Mar
22
Thucydides Trapping, from Stefan Jovanovich
March 22, 2019 |
First, what Thucydides actually wrote (courtesy of someone who actually reads Greek):
The "aitia" (real cause) of the war was the Spartans' fear of the Athenians' growing power."
If Thucydides had wanted to make Allison's point for him, he would have used the word "aphourme", the excuse. He would also have substituted the word "Pericles" for "the Athenians". The Spartans were not the only Greeks who came to fear the Great Man's ambitions. Thucydides neglects to mention this; but then, he had already learned the first lesson of a popular historian: never, ever blaspheme the public saint. Thucydides does hint at the obvious - that Athens' democracy was very much like the Soviet Union's and China's today and "the people" were only allowed to have one voice; but he is careful to offer only praise for the Supreme leader. That survival tactic for a writer of history remains as valid as always. In a People's Republic only praise is worthy of being spoken. To this day, no one has published a biography of Stalin in Russian or one of Mao in Chinese that comes anywhere close to judging the men for what they did. If Thucydides had chosen to describe Pericles' follies in anything close to the painstakingly accurate detail with which German historians have now examined Hitler's, we would not have his history.

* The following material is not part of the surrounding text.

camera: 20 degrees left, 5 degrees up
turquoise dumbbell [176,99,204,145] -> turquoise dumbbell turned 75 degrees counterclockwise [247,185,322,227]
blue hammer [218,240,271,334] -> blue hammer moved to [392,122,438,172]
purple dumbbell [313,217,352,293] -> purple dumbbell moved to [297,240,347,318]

It - and the historian - would have been destroyed; and Will Durant would have no hero for his saga of progressive civilization.

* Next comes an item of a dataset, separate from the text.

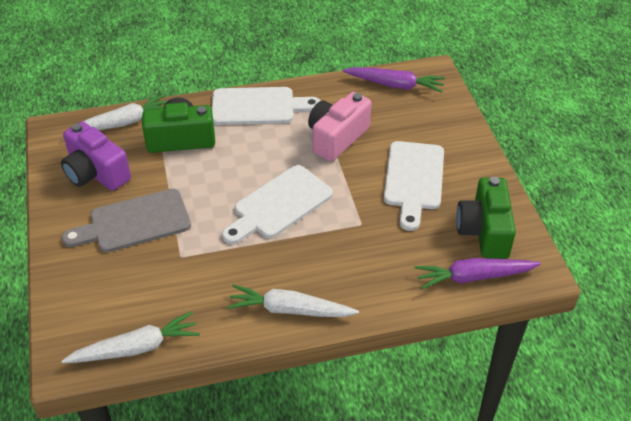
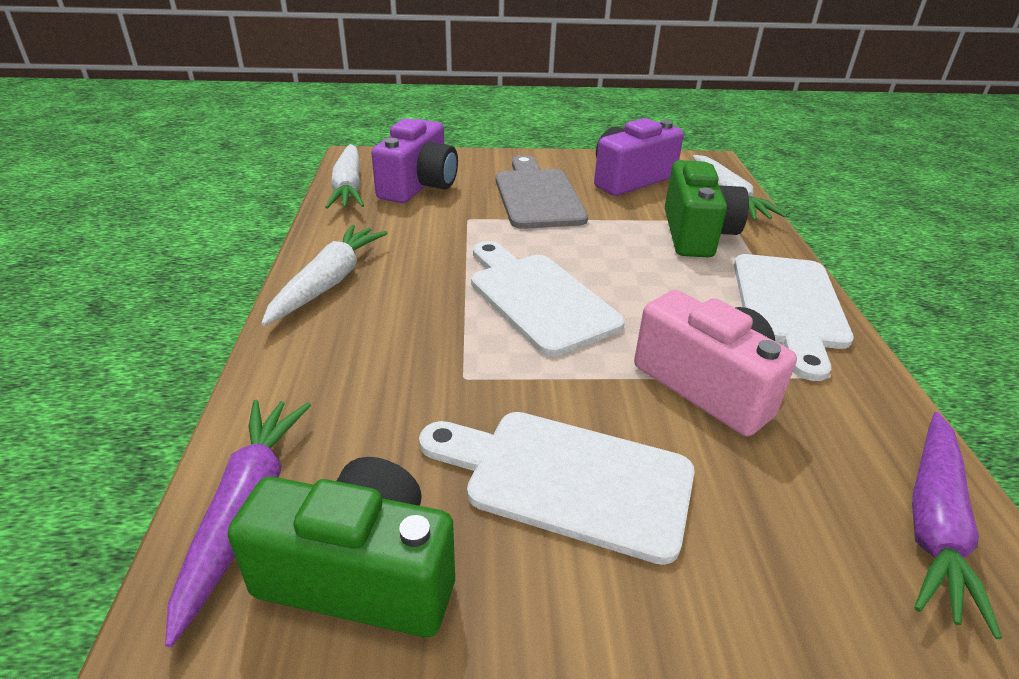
camera: 100 degrees right, 10 degrees down
none -> purple camera [371,118,458,203]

In his superficial comparisons Professor Allison is right: if one is looking for comparisons with the distant Greek past, it is appropriate to offer China as the analog to Athens. China's "Golden Age" is indisputable; its gleaming skyscrapers, high-speed trains and brand new airports are the modern equivalent of gleaming white marble buildings and heroic sculpture. But, contrary to Thucydides' narrative, the Spartans did not see themselves as being like the Kaiser and his General Staff in 1914 - who had to go to war before they were overtaken by the Russians' growing military strength. Having defeated Xerxes, they disagreed with the Athenians' belief that the Greeks could continue to occupy the western shores of Asia Minor. It was the Athenians who were determined to continue with military adventuring and Empire building.
In that regard, Trump's decision to change NATO into a hemispheric alliance and leave the Europeans and Russians to work out their coexistence and the Chinese to build their belt and road has a direct comparison with the Spartans' choosing to end their struggles against Persia.
Partisan footnote: One hopes, for the Republic's sake, that Trump's legacy has a happier outcome.